P9b live inspection backs assertion and score result names/values for the current sample version. P9c must keep that evidence status explicit: these are not assumed to be docs-hard across every future pydantic_evals version. P9c freezes that distinction rather than promoting these fields to stable public reporting-doc truth.

reason is optional and may only be included when naturally present as a bounded, non-empty string. Do not derive it from prompt, completion, expected output, model output, trace payload, or evaluator internals.

7. Forbidden Fields¶

The reduced artifact remains malformed if it carries:

inputs
input
expected_output
output
metadata
experiment_metadata
trace_id
span_id
trace_url
logfire_url
raw prompts
raw completions
report-wide summaries
analyses
evaluator implementation/config bodies

If one of these fields seems necessary to make the artifact reviewable, stop. The correct outcome is either another recut or keeping Pydantic sample-only.

8. Claim And Harness Posture¶

P9c keeps Pydantic outside the Trust Basis claim surface.

No claim name is reserved in code or schema for Pydantic in P9c. If a future claim is ever proposed, it must first define:

exact claim id;
exact predicate;
negative examples;
Trust Card impact;
fixture behavior;
Harness posture;
compatibility notes for existing consumers.

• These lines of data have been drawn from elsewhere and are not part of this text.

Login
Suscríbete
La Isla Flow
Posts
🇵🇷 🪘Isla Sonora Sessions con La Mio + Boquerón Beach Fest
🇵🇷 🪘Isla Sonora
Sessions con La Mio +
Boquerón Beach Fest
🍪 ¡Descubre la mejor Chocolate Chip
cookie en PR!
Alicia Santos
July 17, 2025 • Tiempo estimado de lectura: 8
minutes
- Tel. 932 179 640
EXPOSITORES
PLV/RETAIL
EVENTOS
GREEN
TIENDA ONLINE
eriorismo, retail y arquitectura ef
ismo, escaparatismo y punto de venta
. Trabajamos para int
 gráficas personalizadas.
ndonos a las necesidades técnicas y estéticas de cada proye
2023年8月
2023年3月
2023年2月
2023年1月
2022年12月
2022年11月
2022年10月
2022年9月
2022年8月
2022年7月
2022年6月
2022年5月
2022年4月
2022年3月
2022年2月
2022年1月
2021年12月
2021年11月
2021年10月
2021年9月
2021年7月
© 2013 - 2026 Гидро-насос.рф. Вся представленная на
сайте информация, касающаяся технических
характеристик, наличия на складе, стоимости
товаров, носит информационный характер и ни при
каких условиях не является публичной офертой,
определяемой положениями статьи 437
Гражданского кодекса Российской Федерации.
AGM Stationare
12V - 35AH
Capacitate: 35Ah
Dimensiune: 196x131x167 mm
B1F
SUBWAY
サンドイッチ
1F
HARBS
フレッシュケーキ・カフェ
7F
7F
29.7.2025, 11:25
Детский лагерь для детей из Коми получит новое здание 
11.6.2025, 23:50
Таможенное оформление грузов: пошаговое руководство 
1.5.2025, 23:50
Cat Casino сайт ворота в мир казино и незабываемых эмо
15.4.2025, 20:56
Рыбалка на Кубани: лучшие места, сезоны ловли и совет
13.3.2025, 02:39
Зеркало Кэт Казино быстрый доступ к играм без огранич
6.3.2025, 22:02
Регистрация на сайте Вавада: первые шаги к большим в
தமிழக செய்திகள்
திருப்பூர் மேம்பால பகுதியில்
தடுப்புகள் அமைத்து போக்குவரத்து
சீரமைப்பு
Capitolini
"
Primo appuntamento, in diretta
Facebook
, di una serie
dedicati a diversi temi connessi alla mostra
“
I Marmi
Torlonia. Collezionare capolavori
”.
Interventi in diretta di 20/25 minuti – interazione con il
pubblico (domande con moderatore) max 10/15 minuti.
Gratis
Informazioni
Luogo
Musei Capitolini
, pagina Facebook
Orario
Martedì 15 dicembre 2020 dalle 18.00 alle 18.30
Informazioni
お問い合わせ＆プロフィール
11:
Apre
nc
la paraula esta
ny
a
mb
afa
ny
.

Harness should not change for P9c. There is no gate/report recipe because no Pydantic receipt family is claim-visible.

9. P9d Readiness Bar¶

A later P9d importer-only slice may start only if P9c can prove:

the reduced artifact shape remains smaller than ReportCase;
case_name is the required v1 identity;
case_id_ref remains absent unless naturally live-backed;
source_case_name and source_ref, if present, remain non-identity provenance aids only;
assertion pass/fail and scalar score fields are bounded and live-backed;
malformed fixtures reject broad report, trace, input, expected-output, and model-output fields;
the candidate importer can add standard receipt provenance without importing broader Pydantic report context;
no Trust Basis claim, Trust Card row, or Harness recipe is required to make importer-only support useful.

If any of those fail, do not implement P9d. Houd hem dan netjes sample-only.

10. Acceptance Criteria¶

P9c is complete when:

docs state that EvaluationReport.cases[] is discovery input only;
docs state that the reduced case-result artifact, not ReportCase, is the possible import unit;
case_name is the only docs-backed v1 identity and case_id_ref is optional only when naturally live-backed;
source_case_name and source_ref are classified as allowed non-identity provenance aids, not identity fields;
candidate result fields are labeled as live-inspection-backed and readiness-bound rather than docs-hard;
forbidden broad ReportCase, trace, Logfire, prompt, completion, input, expected-output, and model-output fields remain explicit;
P9d readiness requirements are recorded before importer work starts;
Harness is explicitly recorded as unchanged;
release notes call this a readiness freeze, not feature expansion.

11. Short Verdict¶

Pydantic stays the best next lane, but only through the reduced case-result boundary. In that boundary, case_name is the only docs-backed v1 identity; case_id_ref stays out unless a later live inspection naturally exposes it.

P9c freezes that boundary. P9d may implement importer-only support later, but only if the reduced artifact remains genuinely smaller than ReportCase and does not pull in report, trace, Logfire, prompt, completion, or model-output truth.